SUPPLIED DATA START
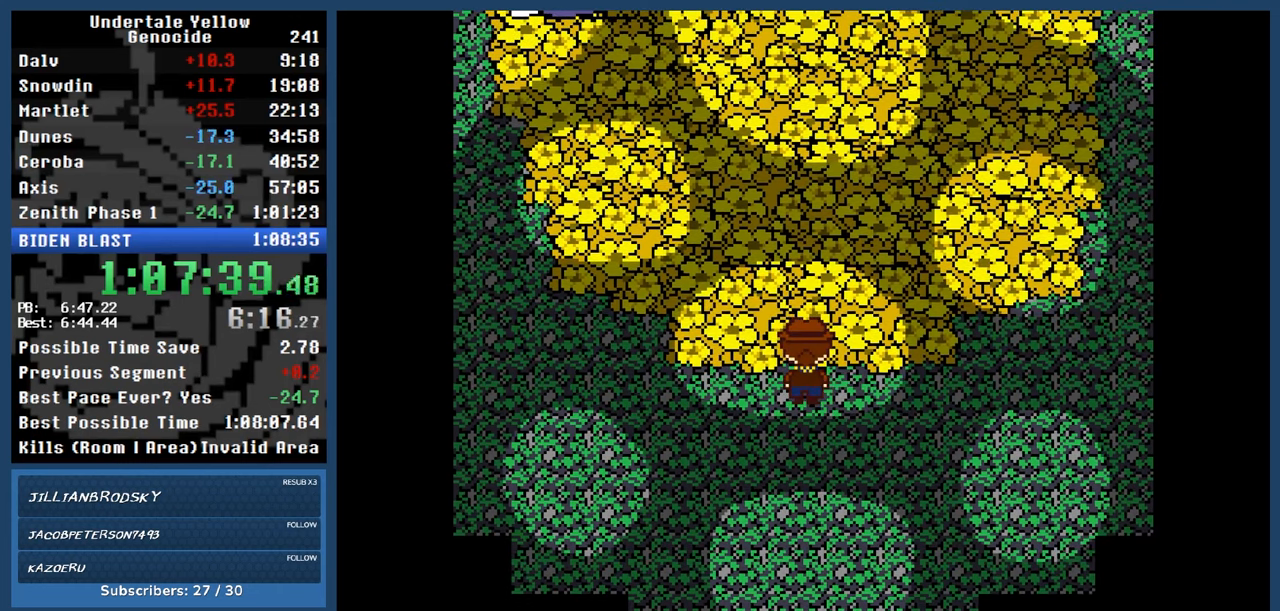
{"keys": ["automash", "up"], "events": []}
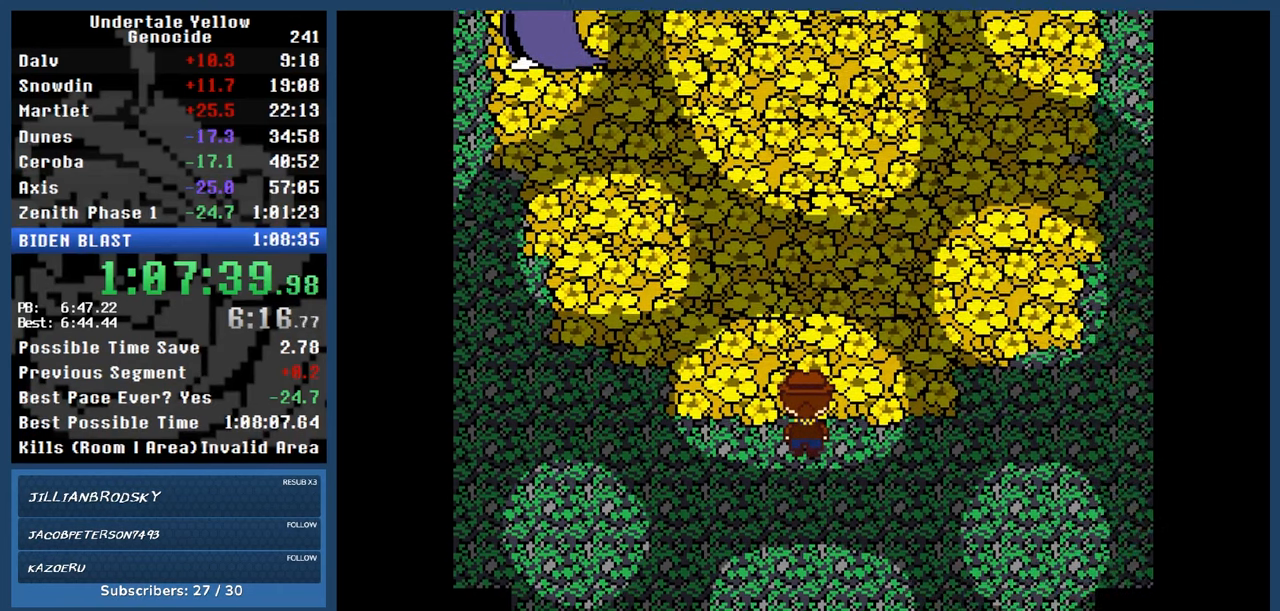
{"keys": ["automash", "up"], "events": []}
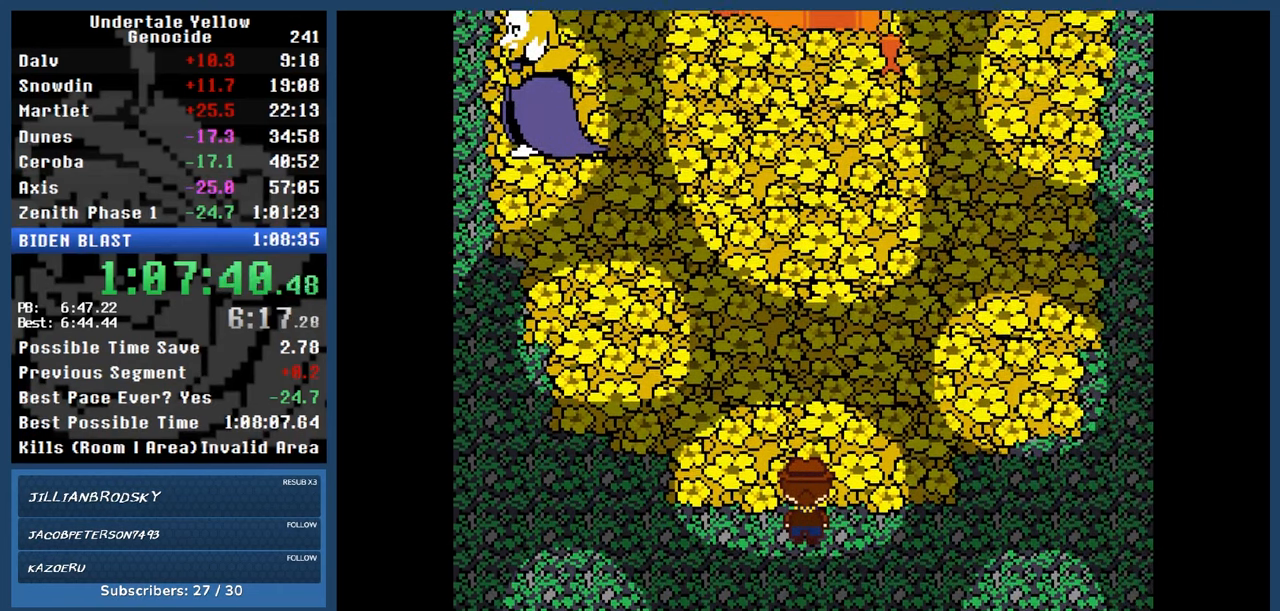
{"keys": ["automash"], "events": [[500, "up", "up"]]}
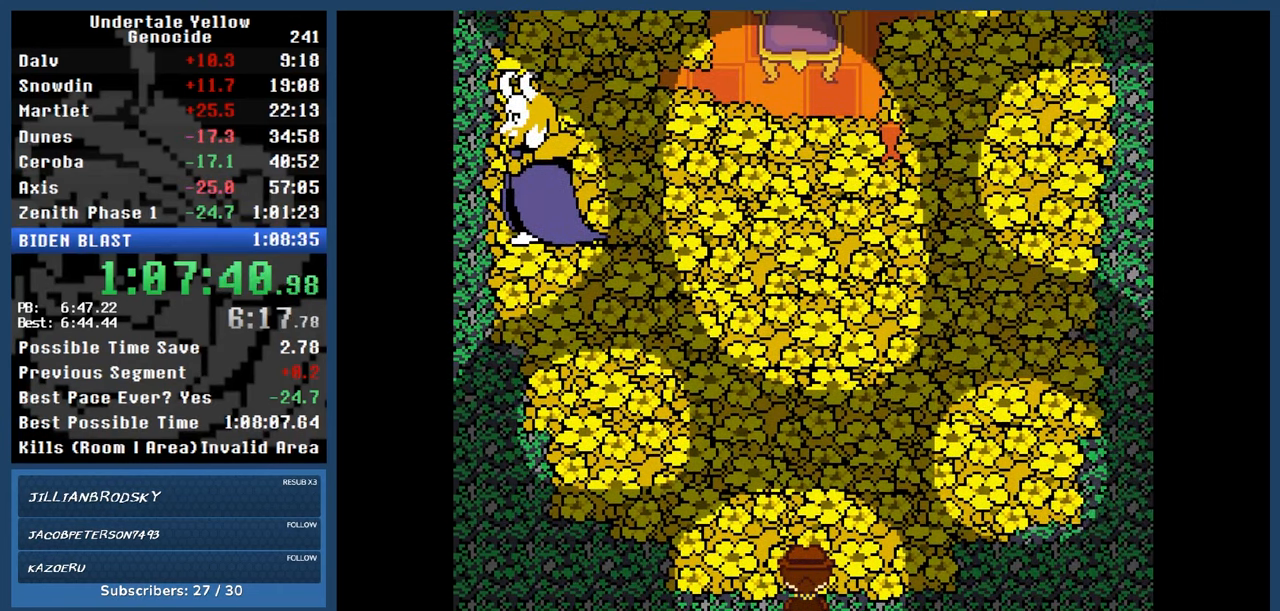
{"keys": ["automash"], "events": []}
SUPPLIED DATA END
- ASSIGNMENT: Return every line of the listing exactly, leaving its pictures behind.

- SOLUTION FOR THIS TASK:
{"keys": ["automash", "up"], "events": []}
{"keys": ["automash", "up"], "events": []}
{"keys": ["automash"], "events": [[500, "up", "up"]]}
{"keys": ["automash"], "events": []}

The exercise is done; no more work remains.